Please check every line of the listing for "with" and copy each line where it is found.

• Data supplied:
——
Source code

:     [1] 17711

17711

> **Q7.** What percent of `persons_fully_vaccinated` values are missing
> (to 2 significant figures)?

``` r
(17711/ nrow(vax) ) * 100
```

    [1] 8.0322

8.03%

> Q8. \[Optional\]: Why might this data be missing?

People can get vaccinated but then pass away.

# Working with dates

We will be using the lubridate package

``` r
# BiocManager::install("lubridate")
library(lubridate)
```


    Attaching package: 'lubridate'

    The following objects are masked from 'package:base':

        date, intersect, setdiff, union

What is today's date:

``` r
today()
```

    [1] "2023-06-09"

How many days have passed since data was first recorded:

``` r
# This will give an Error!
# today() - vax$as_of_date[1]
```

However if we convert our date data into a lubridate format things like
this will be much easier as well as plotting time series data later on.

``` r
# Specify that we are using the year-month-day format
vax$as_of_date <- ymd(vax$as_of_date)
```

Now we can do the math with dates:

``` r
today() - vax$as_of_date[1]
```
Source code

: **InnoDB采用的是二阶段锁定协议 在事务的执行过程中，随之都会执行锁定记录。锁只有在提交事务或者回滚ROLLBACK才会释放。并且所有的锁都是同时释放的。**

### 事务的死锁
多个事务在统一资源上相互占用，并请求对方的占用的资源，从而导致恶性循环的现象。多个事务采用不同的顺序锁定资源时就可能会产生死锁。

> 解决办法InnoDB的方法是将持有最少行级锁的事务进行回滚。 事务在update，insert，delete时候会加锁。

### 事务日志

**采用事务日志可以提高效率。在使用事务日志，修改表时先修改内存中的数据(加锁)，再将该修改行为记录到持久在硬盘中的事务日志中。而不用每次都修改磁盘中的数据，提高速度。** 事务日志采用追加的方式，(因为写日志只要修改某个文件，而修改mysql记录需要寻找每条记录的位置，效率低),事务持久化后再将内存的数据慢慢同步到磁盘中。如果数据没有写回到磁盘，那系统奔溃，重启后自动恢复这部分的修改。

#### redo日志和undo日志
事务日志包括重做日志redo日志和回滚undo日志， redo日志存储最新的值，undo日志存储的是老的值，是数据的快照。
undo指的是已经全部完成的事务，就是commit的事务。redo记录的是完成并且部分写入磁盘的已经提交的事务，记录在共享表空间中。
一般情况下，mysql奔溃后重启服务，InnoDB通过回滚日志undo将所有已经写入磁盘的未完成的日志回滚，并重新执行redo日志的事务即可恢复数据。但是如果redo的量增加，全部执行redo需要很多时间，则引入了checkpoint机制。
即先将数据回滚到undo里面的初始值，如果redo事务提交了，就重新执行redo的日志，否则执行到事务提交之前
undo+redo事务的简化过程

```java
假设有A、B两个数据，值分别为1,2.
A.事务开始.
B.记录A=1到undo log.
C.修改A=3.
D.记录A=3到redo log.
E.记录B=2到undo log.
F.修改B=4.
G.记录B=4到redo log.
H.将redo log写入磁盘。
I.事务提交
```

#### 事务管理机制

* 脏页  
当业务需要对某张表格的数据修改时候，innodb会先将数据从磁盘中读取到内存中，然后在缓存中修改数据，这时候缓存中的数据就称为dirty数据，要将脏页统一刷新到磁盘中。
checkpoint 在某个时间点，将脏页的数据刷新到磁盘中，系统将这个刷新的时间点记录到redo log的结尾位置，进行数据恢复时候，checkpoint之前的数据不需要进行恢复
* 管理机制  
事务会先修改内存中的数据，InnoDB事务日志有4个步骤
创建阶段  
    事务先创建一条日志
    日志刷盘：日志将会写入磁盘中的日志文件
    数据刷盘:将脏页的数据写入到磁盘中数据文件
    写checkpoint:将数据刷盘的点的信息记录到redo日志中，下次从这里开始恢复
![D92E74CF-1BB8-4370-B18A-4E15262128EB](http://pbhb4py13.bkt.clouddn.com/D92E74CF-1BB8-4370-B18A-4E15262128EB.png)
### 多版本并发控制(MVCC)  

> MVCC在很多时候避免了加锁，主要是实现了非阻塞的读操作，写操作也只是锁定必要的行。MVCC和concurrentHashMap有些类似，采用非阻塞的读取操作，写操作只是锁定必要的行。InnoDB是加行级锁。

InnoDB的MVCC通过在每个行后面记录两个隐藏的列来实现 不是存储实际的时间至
——
• Problem solution:
# Working with dates
Now we can do the math with dates:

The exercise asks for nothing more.